§ **EXERCISE REQUIREMENTS**
Wherever the line with "Amtsmissbrauchs freigesprochen –" sits in the listing below, transcribe from it up to and including the line with "er seine Berufung", exactly, and leave the remaining lines out.

§ **RECORDED DATA**
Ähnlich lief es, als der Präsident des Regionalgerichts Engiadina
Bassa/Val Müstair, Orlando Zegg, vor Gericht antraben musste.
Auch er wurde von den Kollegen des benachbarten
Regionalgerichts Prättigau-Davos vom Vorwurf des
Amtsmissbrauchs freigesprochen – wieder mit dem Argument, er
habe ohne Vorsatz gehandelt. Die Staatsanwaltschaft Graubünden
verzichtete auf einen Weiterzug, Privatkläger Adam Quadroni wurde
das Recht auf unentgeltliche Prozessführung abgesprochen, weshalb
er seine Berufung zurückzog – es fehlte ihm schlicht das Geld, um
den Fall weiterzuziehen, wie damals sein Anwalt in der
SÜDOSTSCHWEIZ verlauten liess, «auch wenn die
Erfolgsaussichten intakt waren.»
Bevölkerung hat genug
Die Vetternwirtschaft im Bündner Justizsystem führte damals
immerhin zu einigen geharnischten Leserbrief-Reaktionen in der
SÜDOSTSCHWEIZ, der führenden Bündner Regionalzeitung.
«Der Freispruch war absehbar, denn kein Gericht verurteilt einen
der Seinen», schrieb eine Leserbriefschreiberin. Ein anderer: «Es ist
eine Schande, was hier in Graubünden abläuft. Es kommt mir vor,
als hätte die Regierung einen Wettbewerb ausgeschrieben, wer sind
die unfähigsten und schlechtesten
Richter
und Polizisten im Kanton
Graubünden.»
...
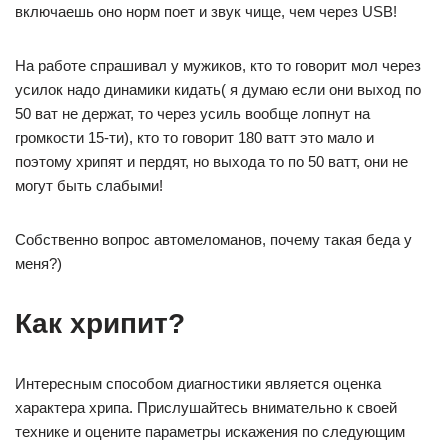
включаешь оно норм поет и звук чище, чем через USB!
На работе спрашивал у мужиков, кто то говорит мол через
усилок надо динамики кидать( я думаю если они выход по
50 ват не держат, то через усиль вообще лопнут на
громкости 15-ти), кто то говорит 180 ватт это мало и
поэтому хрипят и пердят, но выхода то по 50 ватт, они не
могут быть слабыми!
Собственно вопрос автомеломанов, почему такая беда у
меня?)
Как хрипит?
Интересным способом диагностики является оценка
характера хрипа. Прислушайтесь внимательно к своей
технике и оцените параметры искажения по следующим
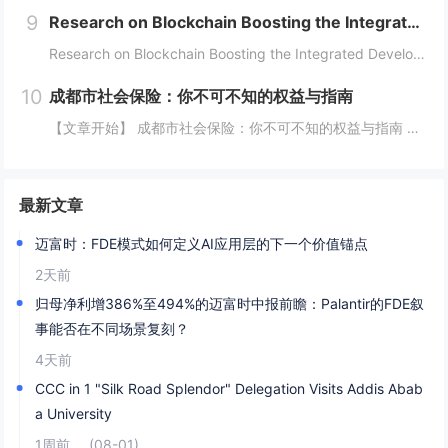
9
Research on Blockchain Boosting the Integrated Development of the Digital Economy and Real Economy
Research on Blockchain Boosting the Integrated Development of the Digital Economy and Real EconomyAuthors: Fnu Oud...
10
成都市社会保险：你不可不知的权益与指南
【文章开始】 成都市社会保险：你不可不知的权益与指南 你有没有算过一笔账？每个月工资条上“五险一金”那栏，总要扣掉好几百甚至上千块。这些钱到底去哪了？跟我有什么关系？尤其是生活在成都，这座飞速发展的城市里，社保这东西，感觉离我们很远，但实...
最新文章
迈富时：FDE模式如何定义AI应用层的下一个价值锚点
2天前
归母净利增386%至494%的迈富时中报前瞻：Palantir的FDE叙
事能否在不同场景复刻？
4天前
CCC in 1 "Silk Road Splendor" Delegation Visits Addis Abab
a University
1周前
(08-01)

§ **YOUR SOLUTION**
Amtsmissbrauchs freigesprochen – wieder mit dem Argument, er
habe ohne Vorsatz gehandelt. Die Staatsanwaltschaft Graubünden
verzichtete auf einen Weiterzug, Privatkläger Adam Quadroni wurde
das Recht auf unentgeltliche Prozessführung abgesprochen, weshalb
er seine Berufung zurückzog – es fehlte ihm schlicht das Geld, um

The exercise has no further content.